As well as being at the heart of the local community and supported by a dedicated team of volunteers, Kenwood entices visitors from further afield with its incredible art collection, tranquil grounds and unique design. It's also free to enter.
Discover Kenwood House
The Kenwood you see today was remodelled between 1764 and 1779 by Robert Adam, commissioned by Lord Mansfield. It's a masterpiece of innovative detail and architectural storytelling - from the entrance hall which doubled as the dining room, to the dramatic Great Library which was renovated as part of our recent restoration project.
Kenwood is home to the Iveagh Bequest, an extraordinary collection of artworks by Old Masters and British painters assembled by Edward Cecil Guinness, 1st Earl of Iveagh and left to the nation in 1927. Important pieces by Vermeer, Rembrandt, Gainsborough and Reynolds are hung in 'a fine example of the artistic home of an 18th-century gentleman.'
The house itself is set in a considerable estate, which provides some great walking - especially when combined with Hampstead Heath - and is very popular with local dog walkers. There are fantastic views over London too - St Paul's Cathedral, the Shard and Canary Wharf can all be seen from the grounds.
Why we love Kenwood
"Kenwood has one of the greatest, most significant collections of art in the country - shown in a intimate setting in which you can sit down peacefully and spend as little time or as long as you want in contemplation. It's also hard to believe we're in Zone 2. It doesn't feel like you're in London." Jerzy Kierkuc-Bielinski, Collections Curator
"I love bringing it to life and telling all the stories - it really gives the place some warmth, having volunteers here." George Driffill, Volunteer
"The community is an incredibly strong presence here, and when you take everything together: the estate, the history, and the art collection - it's really the full package." Phil Wright, Site Manager
Did you know?
Hanging by the window in the Breakfast Room is the portrait by Gainsborough of a Belgian-born inventor called John Joseph Merlin.

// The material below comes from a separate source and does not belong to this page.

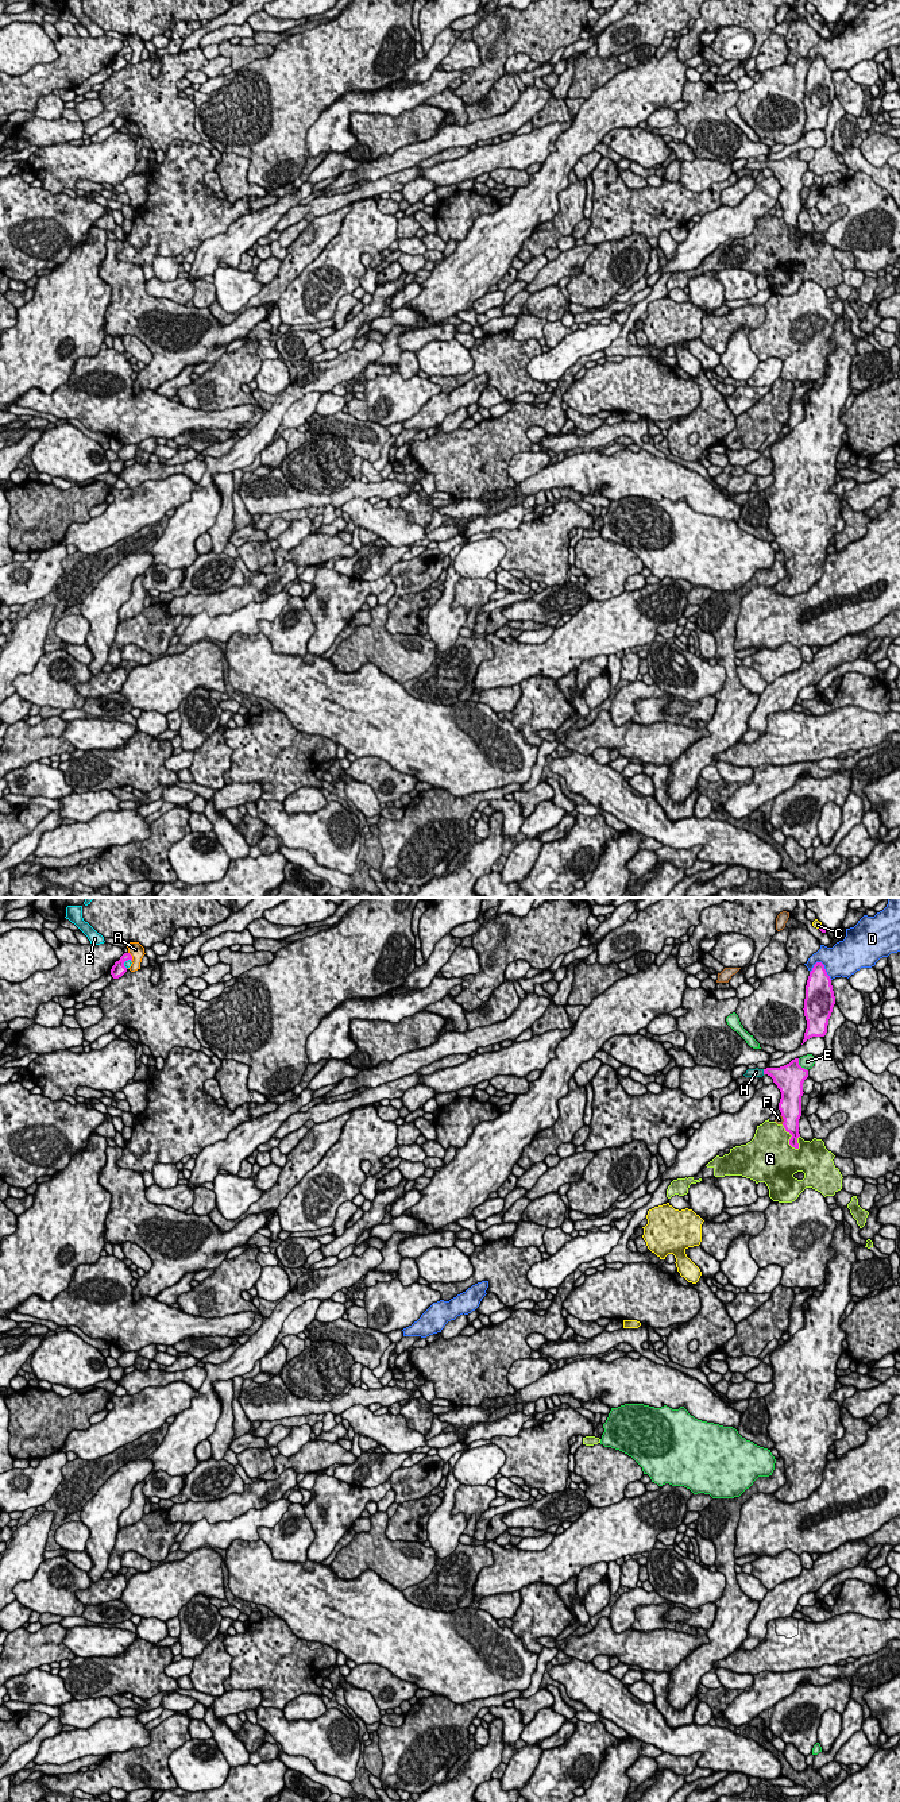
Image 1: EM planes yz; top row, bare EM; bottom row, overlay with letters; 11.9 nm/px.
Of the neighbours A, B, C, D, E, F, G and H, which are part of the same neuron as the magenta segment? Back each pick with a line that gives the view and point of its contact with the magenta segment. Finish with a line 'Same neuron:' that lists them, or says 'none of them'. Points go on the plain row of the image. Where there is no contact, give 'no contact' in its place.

As well as inventing the 'gouty chair' - an early wheelchair (pictured) - he invented, with James Cox, a clock powered by atmospheric pressure, a kind of weighing scale and improved musical instruments.
He's also credited with inventing inline roller skates in 1760, and - according to Kenwood volunteer George - premiered his invention at a ball where he made a grand entrance into the ballroom by rolling in while playing the violin.
Unfortunately, he couldn't stop and crashed into a huge mirror, smashing it, his violin and his wrist in the process.